Communication Takes 3 Parts

It takes 3 parts - you, me and the medium.

I was having a tense conversation with a co-worker via e-mail where I was asking him to follow up on something and he was implying I should be responsible. I'd never met him before, but he had the same name as someone I had worked with at Disney World. So I asked at the bottom of my reply to his latest terse message, "Did you ever live in Orlando? You have the same name as someone I worked with at Disney World." And the response came back, "No... were you Mickey Mouse?"

My perspective: Is he implying I do a Mickey Mouse job here?

His perspective: - truly, I don't know. Lighthearted humor? A "zing"? Do I zing back?
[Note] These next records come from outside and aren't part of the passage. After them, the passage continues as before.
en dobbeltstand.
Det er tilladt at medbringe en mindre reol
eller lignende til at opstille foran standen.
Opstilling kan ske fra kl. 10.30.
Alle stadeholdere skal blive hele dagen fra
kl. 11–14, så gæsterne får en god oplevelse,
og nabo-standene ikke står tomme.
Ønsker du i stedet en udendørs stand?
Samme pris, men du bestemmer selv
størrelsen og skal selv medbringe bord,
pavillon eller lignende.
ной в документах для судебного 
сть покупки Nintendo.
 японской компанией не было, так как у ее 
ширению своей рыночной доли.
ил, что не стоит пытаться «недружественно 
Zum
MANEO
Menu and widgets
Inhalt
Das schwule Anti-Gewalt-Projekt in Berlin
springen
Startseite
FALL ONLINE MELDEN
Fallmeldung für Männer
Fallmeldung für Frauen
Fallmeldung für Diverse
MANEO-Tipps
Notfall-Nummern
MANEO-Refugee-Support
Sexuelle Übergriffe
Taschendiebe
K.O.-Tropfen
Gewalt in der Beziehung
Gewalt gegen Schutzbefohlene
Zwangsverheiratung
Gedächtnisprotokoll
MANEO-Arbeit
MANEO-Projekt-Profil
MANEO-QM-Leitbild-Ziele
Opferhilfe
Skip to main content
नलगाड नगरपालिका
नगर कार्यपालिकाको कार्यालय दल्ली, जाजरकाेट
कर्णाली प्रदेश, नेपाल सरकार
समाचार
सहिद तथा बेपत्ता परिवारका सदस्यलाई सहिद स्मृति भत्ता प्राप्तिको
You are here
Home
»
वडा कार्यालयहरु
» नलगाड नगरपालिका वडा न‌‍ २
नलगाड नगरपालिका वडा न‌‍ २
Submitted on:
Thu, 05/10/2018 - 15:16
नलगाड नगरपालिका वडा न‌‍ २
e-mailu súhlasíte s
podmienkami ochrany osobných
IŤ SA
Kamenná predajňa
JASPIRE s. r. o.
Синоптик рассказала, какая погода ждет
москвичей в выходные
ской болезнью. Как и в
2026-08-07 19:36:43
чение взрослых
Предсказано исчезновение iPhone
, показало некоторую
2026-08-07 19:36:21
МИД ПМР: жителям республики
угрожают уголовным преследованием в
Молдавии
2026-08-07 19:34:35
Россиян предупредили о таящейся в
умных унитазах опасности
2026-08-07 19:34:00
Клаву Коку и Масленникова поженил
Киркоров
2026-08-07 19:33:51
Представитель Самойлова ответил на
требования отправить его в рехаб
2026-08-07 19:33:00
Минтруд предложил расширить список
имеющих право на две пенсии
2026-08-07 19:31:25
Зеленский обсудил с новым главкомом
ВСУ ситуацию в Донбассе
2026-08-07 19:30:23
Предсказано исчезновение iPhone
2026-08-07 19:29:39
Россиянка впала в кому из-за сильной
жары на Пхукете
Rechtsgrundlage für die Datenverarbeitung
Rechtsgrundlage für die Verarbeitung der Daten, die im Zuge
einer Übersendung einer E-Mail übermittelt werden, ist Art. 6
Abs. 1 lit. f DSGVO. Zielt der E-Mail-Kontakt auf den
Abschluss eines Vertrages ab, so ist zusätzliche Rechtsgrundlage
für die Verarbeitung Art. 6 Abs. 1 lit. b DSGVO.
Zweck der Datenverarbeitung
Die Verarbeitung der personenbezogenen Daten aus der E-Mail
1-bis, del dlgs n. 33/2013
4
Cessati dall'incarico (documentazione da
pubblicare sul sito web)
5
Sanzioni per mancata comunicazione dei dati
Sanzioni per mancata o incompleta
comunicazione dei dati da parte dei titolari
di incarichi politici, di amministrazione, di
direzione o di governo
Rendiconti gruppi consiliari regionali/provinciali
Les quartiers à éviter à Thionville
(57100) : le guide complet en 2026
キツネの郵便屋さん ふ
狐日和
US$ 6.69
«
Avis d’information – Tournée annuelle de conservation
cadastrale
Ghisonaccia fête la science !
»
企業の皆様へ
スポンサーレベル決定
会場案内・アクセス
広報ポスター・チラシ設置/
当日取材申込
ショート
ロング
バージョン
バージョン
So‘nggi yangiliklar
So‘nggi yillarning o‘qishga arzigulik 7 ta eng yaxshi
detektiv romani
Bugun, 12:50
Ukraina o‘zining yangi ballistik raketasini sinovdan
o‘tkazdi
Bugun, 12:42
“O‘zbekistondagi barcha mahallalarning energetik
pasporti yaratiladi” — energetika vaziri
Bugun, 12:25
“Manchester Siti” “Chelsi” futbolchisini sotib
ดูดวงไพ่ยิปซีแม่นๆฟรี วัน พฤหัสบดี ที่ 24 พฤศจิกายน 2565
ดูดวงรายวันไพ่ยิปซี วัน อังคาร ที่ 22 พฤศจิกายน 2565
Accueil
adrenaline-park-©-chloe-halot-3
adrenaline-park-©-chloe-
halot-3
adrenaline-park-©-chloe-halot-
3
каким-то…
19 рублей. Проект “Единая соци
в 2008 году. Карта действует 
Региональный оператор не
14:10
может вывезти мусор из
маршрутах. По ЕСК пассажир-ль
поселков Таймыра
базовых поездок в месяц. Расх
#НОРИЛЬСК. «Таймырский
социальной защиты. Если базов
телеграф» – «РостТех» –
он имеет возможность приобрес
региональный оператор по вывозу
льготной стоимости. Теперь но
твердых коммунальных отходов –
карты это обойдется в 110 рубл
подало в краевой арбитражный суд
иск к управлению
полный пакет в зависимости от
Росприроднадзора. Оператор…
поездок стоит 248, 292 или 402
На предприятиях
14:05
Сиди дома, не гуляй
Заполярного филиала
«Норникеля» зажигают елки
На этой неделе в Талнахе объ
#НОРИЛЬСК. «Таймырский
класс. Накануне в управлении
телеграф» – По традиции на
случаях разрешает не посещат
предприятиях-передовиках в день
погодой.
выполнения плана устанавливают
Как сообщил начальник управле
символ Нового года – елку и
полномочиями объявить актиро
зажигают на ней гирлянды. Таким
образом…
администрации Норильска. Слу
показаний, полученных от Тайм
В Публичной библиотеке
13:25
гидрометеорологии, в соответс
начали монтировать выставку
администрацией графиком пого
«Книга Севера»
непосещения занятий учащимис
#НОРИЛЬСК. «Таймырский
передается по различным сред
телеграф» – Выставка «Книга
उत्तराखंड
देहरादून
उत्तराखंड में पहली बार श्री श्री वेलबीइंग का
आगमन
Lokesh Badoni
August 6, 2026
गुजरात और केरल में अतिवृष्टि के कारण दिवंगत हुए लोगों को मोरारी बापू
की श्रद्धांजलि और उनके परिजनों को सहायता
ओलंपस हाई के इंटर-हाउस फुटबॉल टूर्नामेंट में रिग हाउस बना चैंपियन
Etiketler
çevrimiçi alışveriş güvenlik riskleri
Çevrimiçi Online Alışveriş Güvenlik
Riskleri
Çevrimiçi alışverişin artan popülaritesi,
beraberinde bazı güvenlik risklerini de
At least he didn't call me Goofy.

I let it go.

My wife and I have this type of conversation all the time. Not really that she calls me Goofy, which at times would be deserved, but she's coming from a completely different perspective than me. And this is face-to-face where the medium leaves less room for guessing - although tone of voice, posture, eye contact, etc. can still be mis-interpreted. We've finally realized that at times we need to define our position or explain our tone and manner when we make a statement. "I'm raising my voice because I'm frustrated that the air conditioner isn't working, not because I'm mad at you!" clarifying that I was not blaming her for turning on the dryer while the dishwasher and 3 air conditioners were running - truly, I could have just as easily done that. But I was still yelling in her direction if not "at her," and she would naturally become defensive. Who wouldn't? My explanation didn't justify the yelling, just explained it. And by vocalizing that I realized what I was doing, and that self-realization also helped me to quickly calm down. In the past this would have escalated to... well, I'm sure you can imagine.

One other tip learned the hard way: Sarcasm rarely travels well over IM.